- _WORK REQUEST_: Each entry should be set down again verbatim, with the images omitted.

[Saved data entries]
----------------------------------------
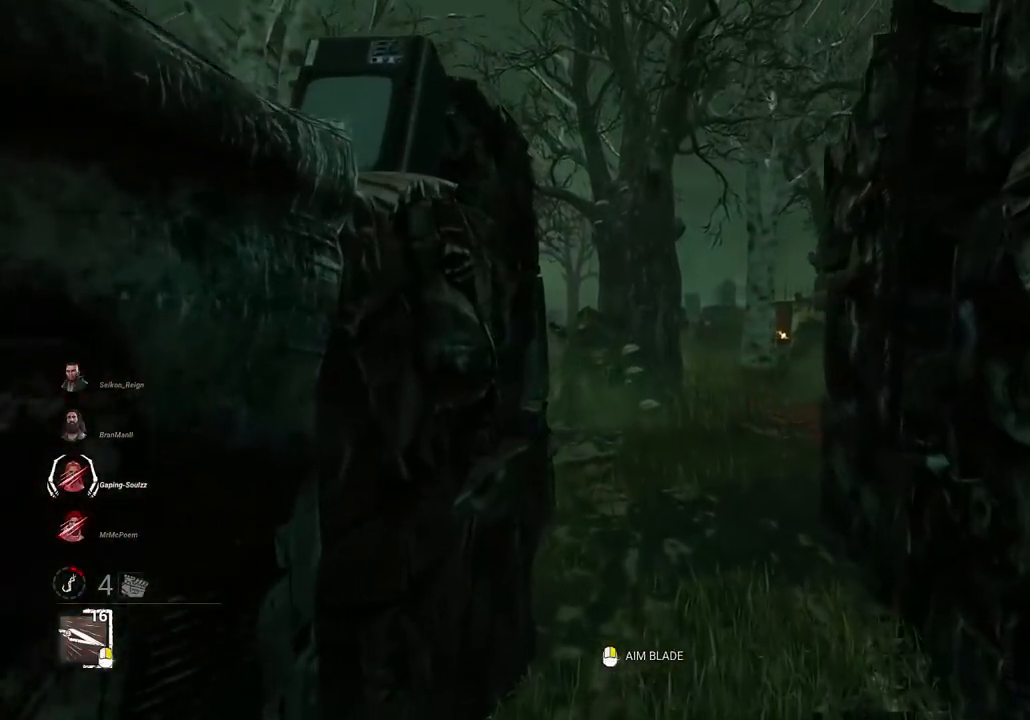
{"keys": ["w"], "mouse": [], "events": [[384, "d", "down"], [484, "d", "up"]]}
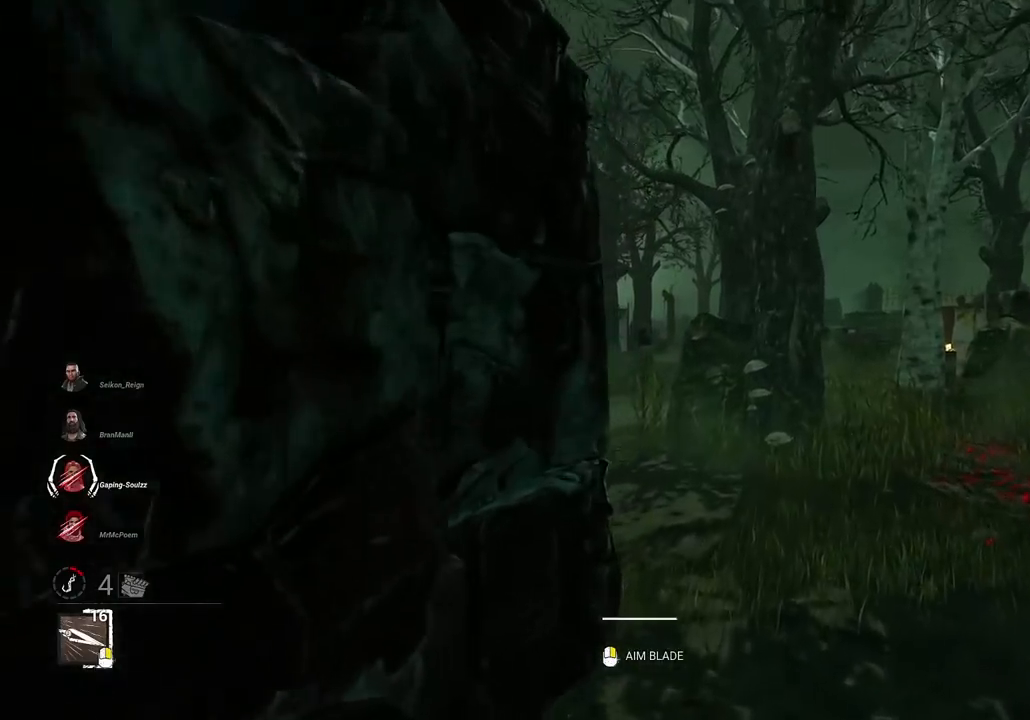
{"keys": ["w"], "mouse": [], "events": [[116, "d", "down"], [200, "d", "up"]]}
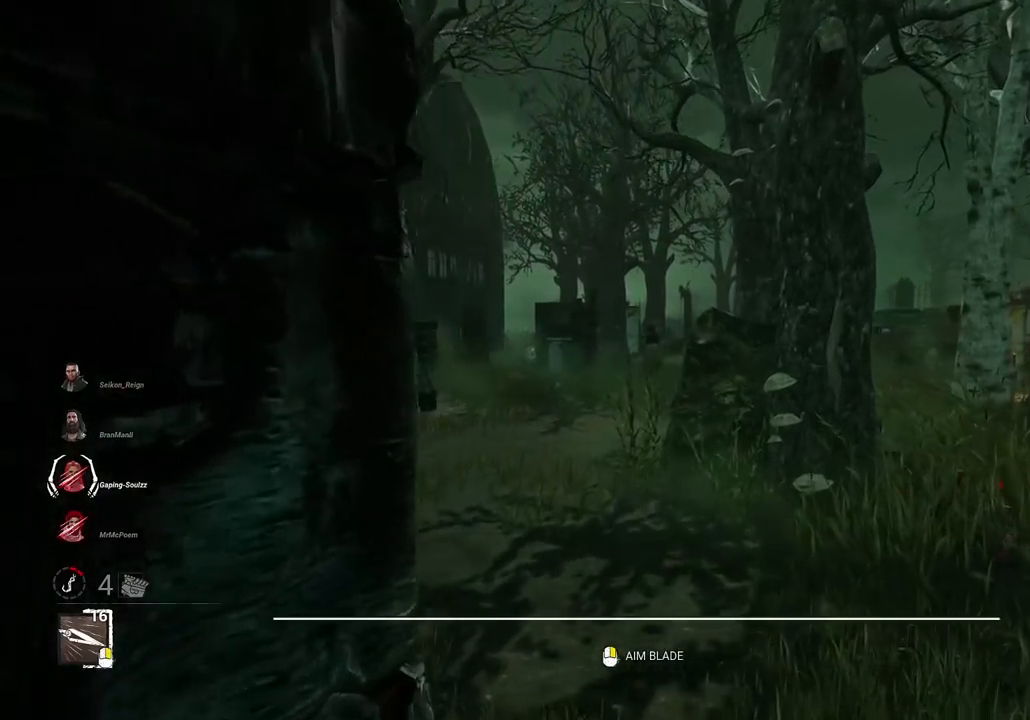
{"keys": ["a", "w"], "mouse": ["right"], "events": [[134, "mouse_right", "down"], [367, "a", "down"]]}
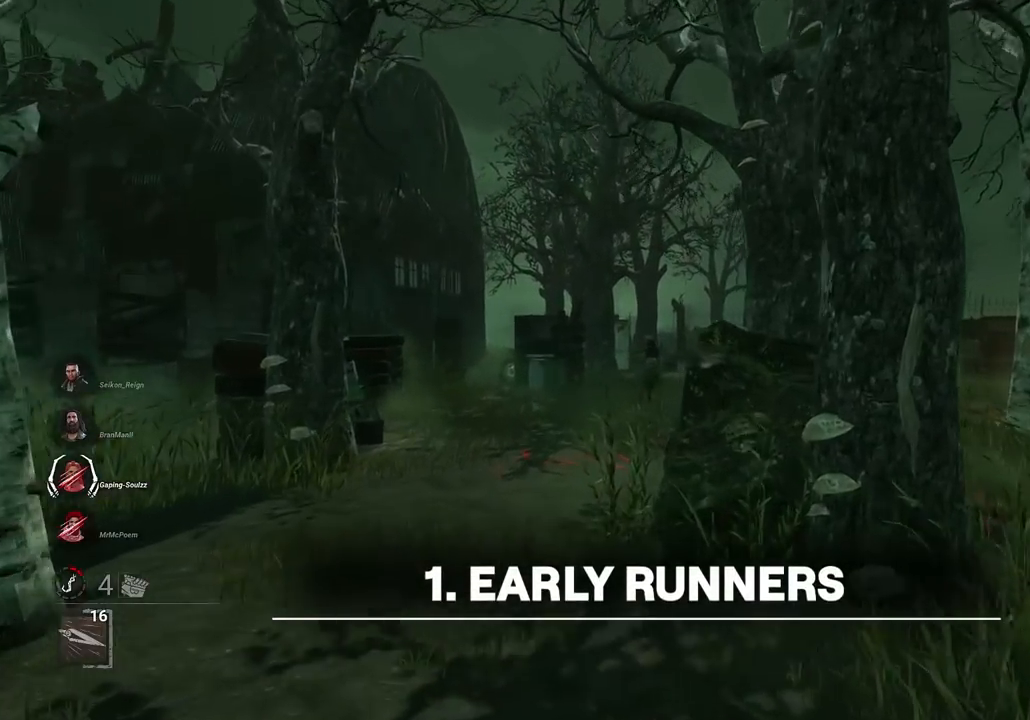
{"keys": ["w"], "mouse": ["right"], "events": [[50, "a", "up"], [150, "mouse_left", "down"], [233, "a", "down"], [233, "mouse_left", "up"], [333, "a", "up"], [333, "mouse_left", "down"], [467, "mouse_left", "up"]]}
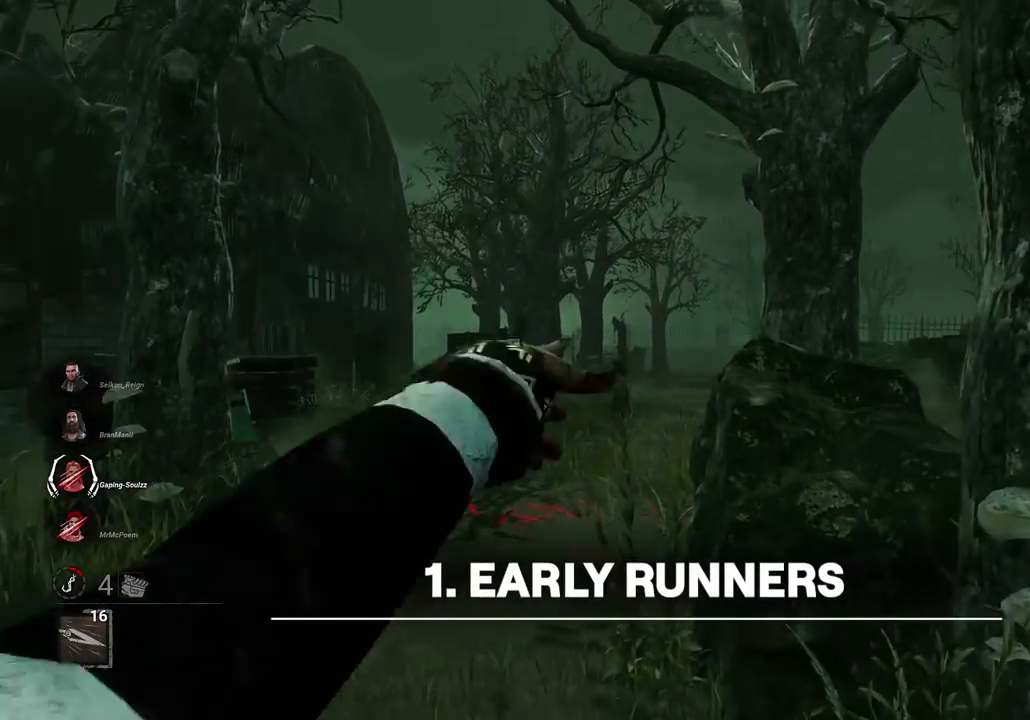
{"keys": ["w"], "mouse": ["left", "right"], "events": [[100, "mouse_left", "down"], [200, "mouse_left", "up"], [300, "a", "down"], [384, "a", "up"], [434, "mouse_left", "down"]]}
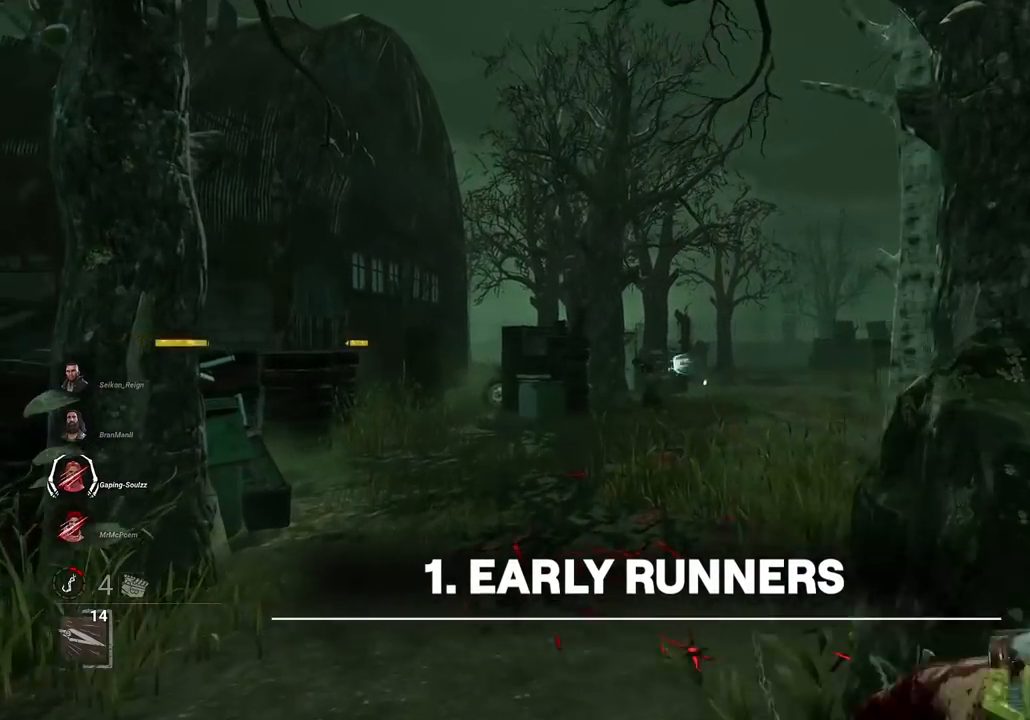
{"keys": ["w"], "mouse": ["right"], "events": [[33, "mouse_left", "up"], [133, "mouse_left", "down"], [216, "mouse_left", "up"]]}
----------------------------------------
- _YOUR SOLUTION_:
{"keys": ["w"], "mouse": [], "events": [[384, "d", "down"], [484, "d", "up"]]}
{"keys": ["w"], "mouse": [], "events": [[116, "d", "down"], [200, "d", "up"]]}
{"keys": ["a", "w"], "mouse": ["right"], "events": [[134, "mouse_right", "down"], [367, "a", "down"]]}
{"keys": ["w"], "mouse": ["right"], "events": [[50, "a", "up"], [150, "mouse_left", "down"], [233, "a", "down"], [233, "mouse_left", "up"], [333, "a", "up"], [333, "mouse_left", "down"], [467, "mouse_left", "up"]]}
{"keys": ["w"], "mouse": ["left", "right"], "events": [[100, "mouse_left", "down"], [200, "mouse_left", "up"], [300, "a", "down"], [384, "a", "up"], [434, "mouse_left", "down"]]}
{"keys": ["w"], "mouse": ["right"], "events": [[33, "mouse_left", "up"], [133, "mouse_left", "down"], [216, "mouse_left", "up"]]}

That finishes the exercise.